BACKGROUND: In the domain of academia, the scholarship of research may include, but not limited to, peer-reviewed publications, presentations, or grant submissions. Programmatic research productivity is one of many measures of academic program reputation and ranking. Another measure or tool for quantifying learning success among physical therapists education programs in the USA is 100 % three year pass rates of graduates on the standardized National Physical Therapy Examination (NPTE).
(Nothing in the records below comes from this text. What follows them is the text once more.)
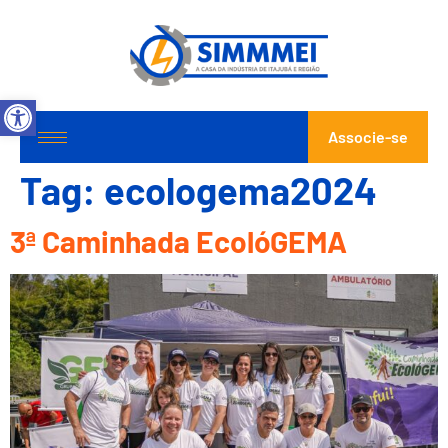
Abrir a barra de ferramentas
Associe-se
Tag:
ecologema2024
3ª Caminhada EcolóGEMA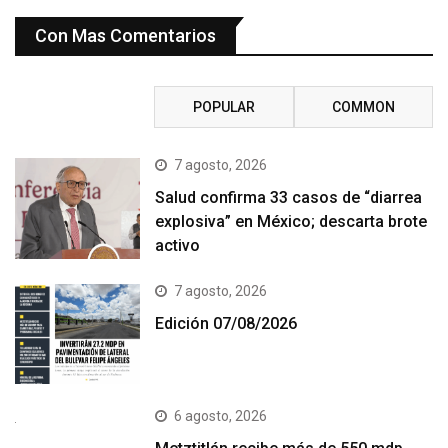
Con Mas Comentarios
RECENT
POPULAR
COMMON
7 agosto, 2026
Salud confirma 33 casos de “diarrea
explosiva” en México; descarta brote
activo
7 agosto, 2026
Edición 07/08/2026
6 agosto, 2026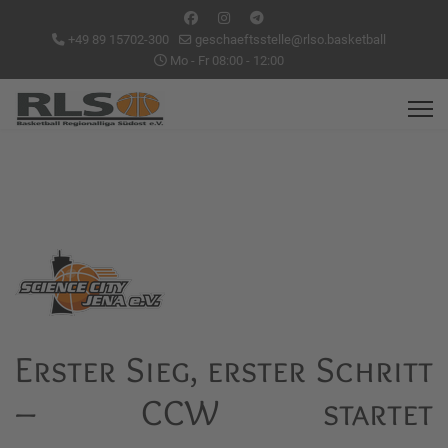
+49 89 15702-300
geschaeftsstelle@rlso.basketball
Mo - Fr 08:00 - 12:00
Erster Sieg, erster Schritt
– CCW startet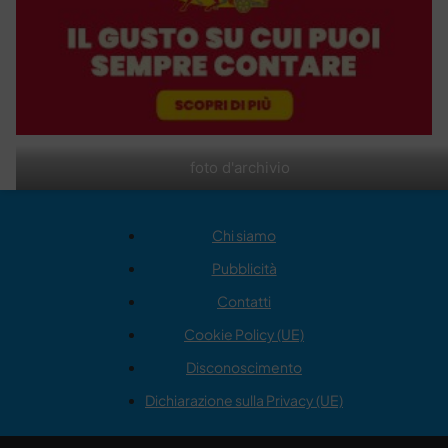
foto d'archivio
Chi siamo
Pubblicità
Contatti
Cookie Policy (UE)
Disconoscimento
Dichiarazione sulla Privacy (UE)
In this study, we endeavored to determine if there was an association between research productivity through artifacts and 100 % three year pass rates on the NPTE. METHODS: This observational study involved using pre-approved database exploration representing all accredited programs in the USA who graduated physical therapists during 2009, 2010 and 2011. Descriptive variables captured included raw research productivity artifacts such as peer reviewed publications and books, number of professional presentations, number of scholarly submissions, total grant dollars, and numbers of grants submitted. Descriptive statistics and comparisons (using chi square and t-tests) among program characteristics and research artifacts were calculated. Univariate logistic regression analyses, with appropriate control variables were used to determine associations between research artifacts and 100 % pass rates. RESULTS: Number of scholarly artifacts submitted, faculty with grants, and grant proposals submitted were significantly higher in programs with 100 % three year pass rates. However, after controlling for program characteristics such as grade point average, diversity percentage of cohort, public/private institution, and number of faculty, there were no significant associations between scholarly artifacts and 100 % three year pass rates. CONCLUSIONS: Factors outside of research artifacts are likely better predictors for passing the NPTE.